• Requirement
Which lines in the listing below contain the word "written"? Report each of them in full.

• Data supplied
* * * * *

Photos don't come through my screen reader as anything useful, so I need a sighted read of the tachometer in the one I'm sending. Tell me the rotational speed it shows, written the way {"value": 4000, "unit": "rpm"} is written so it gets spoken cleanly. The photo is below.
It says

* * * * *

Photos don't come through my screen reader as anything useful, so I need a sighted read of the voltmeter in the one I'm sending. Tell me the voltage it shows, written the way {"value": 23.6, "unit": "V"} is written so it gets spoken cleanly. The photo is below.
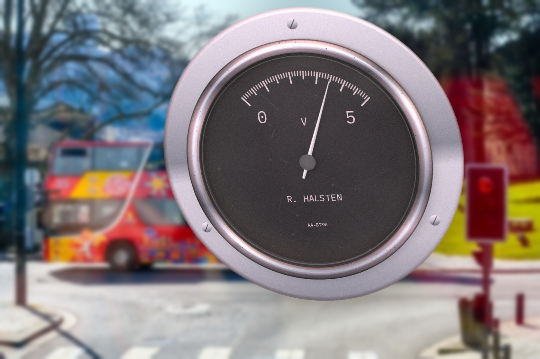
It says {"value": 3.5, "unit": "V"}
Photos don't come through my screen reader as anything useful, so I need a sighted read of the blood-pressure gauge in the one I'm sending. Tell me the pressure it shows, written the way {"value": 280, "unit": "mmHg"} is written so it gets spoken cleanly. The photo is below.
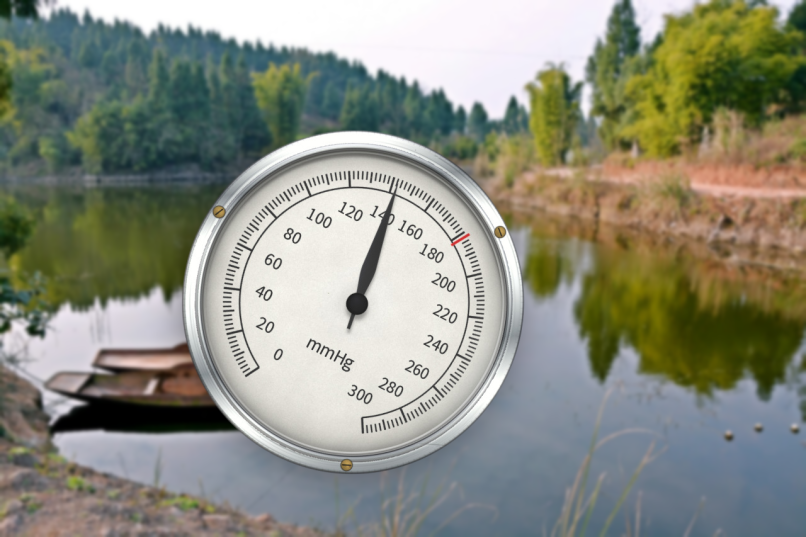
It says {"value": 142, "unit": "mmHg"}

* * * * *

• Result for this exercise
Photos don't come through my screen reader as anything useful, so I need a sighted read of the tachometer in the one I'm sending. Tell me the rotational speed it shows, written the way {"value": 4000, "unit": "rpm"} is written so it gets spoken cleanly. The photo is below.
Photos don't come through my screen reader as anything useful, so I need a sighted read of the voltmeter in the one I'm sending. Tell me the voltage it shows, written the way {"value": 23.6, "unit": "V"} is written so it gets spoken cleanly. The photo is below.
Photos don't come through my screen reader as anything useful, so I need a sighted read of the blood-pressure gauge in the one I'm sending. Tell me the pressure it shows, written the way {"value": 280, "unit": "mmHg"} is written so it gets spoken cleanly. The photo is below.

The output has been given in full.